Bug #100471 | optimizer doesn't consider indexes over FTS when ICP will speed up access | ||
---|---|---|---|
Submitted: | 9 Aug 2020 11:41 | Modified: | 10 Aug 2020 12:57 |
Reporter: | Justin Swanhart | Email Updates: | |
Status: | Verified | Impact on me: | |
Category: | MySQL Server: Optimizer | Severity: | S5 (Performance) |
Version: | 8.0.21 | OS: | Any |
Assigned to: | CPU Architecture: | Any |
[9 Aug 2020 11:41]
Justin Swanhart
[9 Aug 2020 11:44]
Justin Swanhart
Note that the rows estimate is wrong by a lot for the ICP access: mysql> select count(*) from lineorderi force index (lo_orderdatekey_2) where lo_orderdatekey between 19930101 and 19931231 and LO_discount between 1 and 3 and LO_quantity < 25\G *************************** 1. row *************************** count(*): 118598 1 row in set (0.66 sec) The optimizer appears not to be considering the filters past the range on LO_OrderDateKey for the rows estimate.
[10 Aug 2020 11:32]
Frederic Descamps
Hi Justin, Would be nice to see the output of EXPLAIN ANALYZE too.
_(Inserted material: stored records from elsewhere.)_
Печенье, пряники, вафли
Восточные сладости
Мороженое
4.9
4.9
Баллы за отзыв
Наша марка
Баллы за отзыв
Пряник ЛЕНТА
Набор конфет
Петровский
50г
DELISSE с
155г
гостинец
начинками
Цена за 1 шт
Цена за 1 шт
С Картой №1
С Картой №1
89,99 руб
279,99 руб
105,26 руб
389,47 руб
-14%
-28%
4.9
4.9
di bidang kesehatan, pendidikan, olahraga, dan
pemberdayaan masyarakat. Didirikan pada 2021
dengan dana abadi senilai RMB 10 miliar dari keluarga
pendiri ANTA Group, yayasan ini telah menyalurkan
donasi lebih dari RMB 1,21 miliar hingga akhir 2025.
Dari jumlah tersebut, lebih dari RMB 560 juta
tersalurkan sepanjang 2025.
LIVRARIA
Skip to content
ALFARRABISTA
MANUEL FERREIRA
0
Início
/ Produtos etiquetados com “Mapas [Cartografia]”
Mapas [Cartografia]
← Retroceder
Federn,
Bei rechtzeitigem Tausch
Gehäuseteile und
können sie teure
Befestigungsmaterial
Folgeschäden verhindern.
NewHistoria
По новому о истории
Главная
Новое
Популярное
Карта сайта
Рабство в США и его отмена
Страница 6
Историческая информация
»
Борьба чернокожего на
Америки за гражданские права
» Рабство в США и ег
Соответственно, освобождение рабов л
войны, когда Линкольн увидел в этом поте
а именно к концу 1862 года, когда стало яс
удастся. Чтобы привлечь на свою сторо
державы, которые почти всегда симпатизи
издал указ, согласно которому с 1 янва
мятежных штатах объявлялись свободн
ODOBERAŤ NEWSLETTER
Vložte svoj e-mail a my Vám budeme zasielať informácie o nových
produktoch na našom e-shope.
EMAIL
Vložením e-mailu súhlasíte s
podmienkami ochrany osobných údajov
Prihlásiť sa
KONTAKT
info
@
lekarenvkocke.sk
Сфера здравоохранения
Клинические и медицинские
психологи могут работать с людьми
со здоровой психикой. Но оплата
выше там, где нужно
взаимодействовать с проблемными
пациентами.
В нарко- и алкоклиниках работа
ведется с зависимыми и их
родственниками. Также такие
Additionally, did you check the values of mysql.server_cost and mysql.engine_cost ? Cheers,
[10 Aug 2020 12:07]
Justin Swanhart
-- with ICP mysql> explain analyze select sum(lo_extendedprice * lo_discount) as revenue from lineorderi force index (lo_orderdatekey_2) where lo_orderdatekey between 19930101 and 19931231 and LO_discount between 1 and 3 and LO_quantity < 25\G *************************** 1. row *************************** EXPLAIN: -> Aggregate: sum((lineorderi.LO_ExtendedPrice * lineorderi.LO_Discount)) (actual time=595.407..595.408 rows=1 loops=1) -> Index range scan on lineorderi using LO_OrderDateKey_2, with index condition: ((lineorderi.LO_OrderDateKey between 19930101 and 19931231) and (lineorderi.LO_Discount between 1 and 3) and (lineorderi.LO_Quantity < 25)) (cost=831924.26 rows=1848720) (actual time=0.027..563.768 rows=118598 loops=1) 1 row in set (0.60 sec) -- without ICP (no FORCE INDEX) mysql> explain analyze select sum(lo_extendedprice * lo_discount) as revenue from lineorderi where lo_orderdatekey between 19930101 and 19931231 and LO_discount between 1 and 3 and LO_quantity < 25\G *************************** 1. row *************************** EXPLAIN: -> Aggregate: sum((lineorderi.LO_ExtendedPrice * lineorderi.LO_Discount)) (actual time=3948.115..3948.115 rows=1 loops=1) -> Filter: ((lineorderi.LO_OrderDateKey between 19930101 and 19931231) and (lineorderi.LO_Discount between 1 and 3) and (lineorderi.LO_Quantity < 25)) (cost=590305.29 rows=67224) (actual time=0.029..3921.234 rows=118598 loops=1) -> Table scan on lineorderi (cost=590305.29 rows=5808653) (actual time=0.015..2760.146 rows=6001215 loops=1) 1 row in set (3.95 sec)
[10 Aug 2020 12:13]
Justin Swanhart
The row estimate for the ICP is about 31% of the table: mysql> select 1848720 / 6000000 * 100; +-------------------------+ | 1848720 / 6000000 * 100 | +-------------------------+ | 30.8120 | +-------------------------+ 1 row in set (0.00 sec) But with ICP the actual rows examined are only 118598 which is 2% of the table. MySQL weighs the index access heavier than the table scan without taking into account that ICP will reduce the number of rows in the scan from 30% to 2%. If it properly estimated the ICP scan, then the row estimate would be 2% and the index would be used.
[10 Aug 2020 12:57]
MySQL Verification Team
Hello Justin, Thank you for the report. regards, Umesh
[10 Aug 2020 12:59]
MySQL Verification Team
MySQL Server 8.0.21 test results
Attachment: 100471_8.0.21.results.txt (text/plain), 6.94 KiB.